Apart from the pictures, print the data below exactly as given.

> **Recorded data**
○ ○ ○ ○ ○

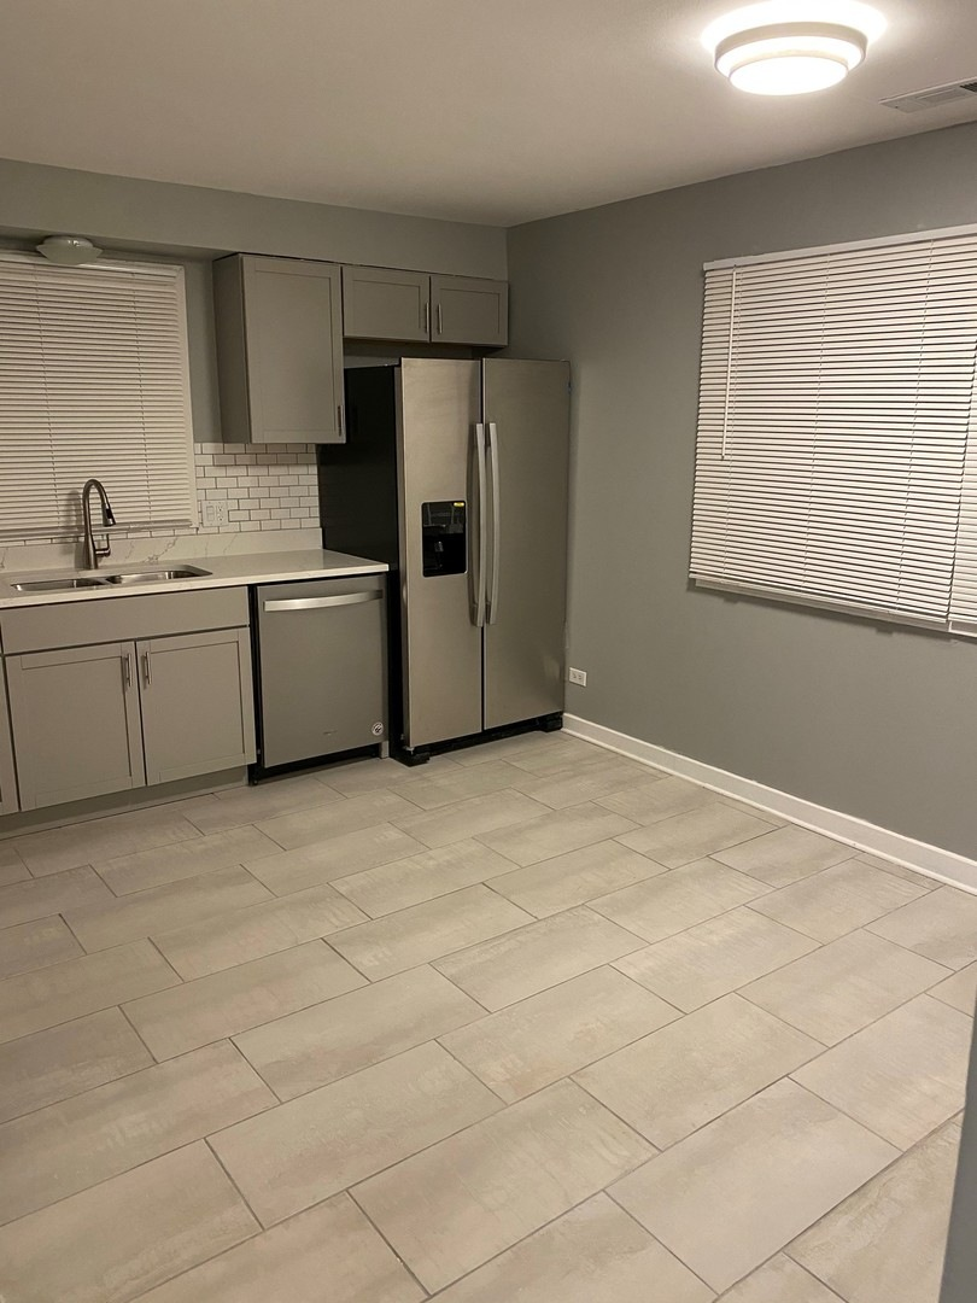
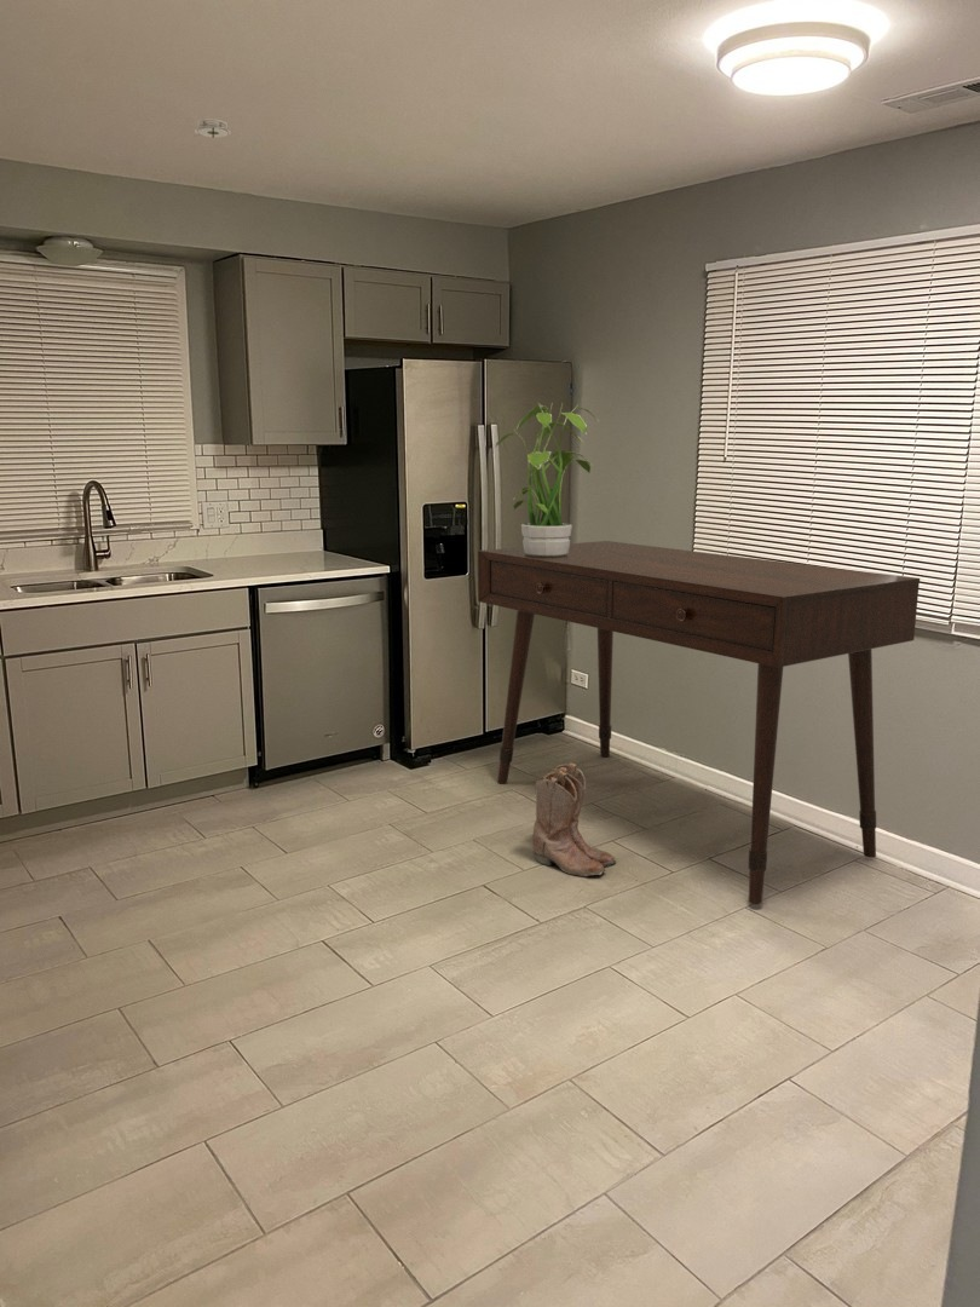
+ smoke detector [192,117,232,139]
+ potted plant [494,402,600,557]
+ boots [531,762,617,877]
+ desk [477,540,921,905]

○ ○ ○ ○ ○

> **Solution below**
+ smoke detector [192,117,232,139]
+ potted plant [494,402,600,557]
+ boots [531,762,617,877]
+ desk [477,540,921,905]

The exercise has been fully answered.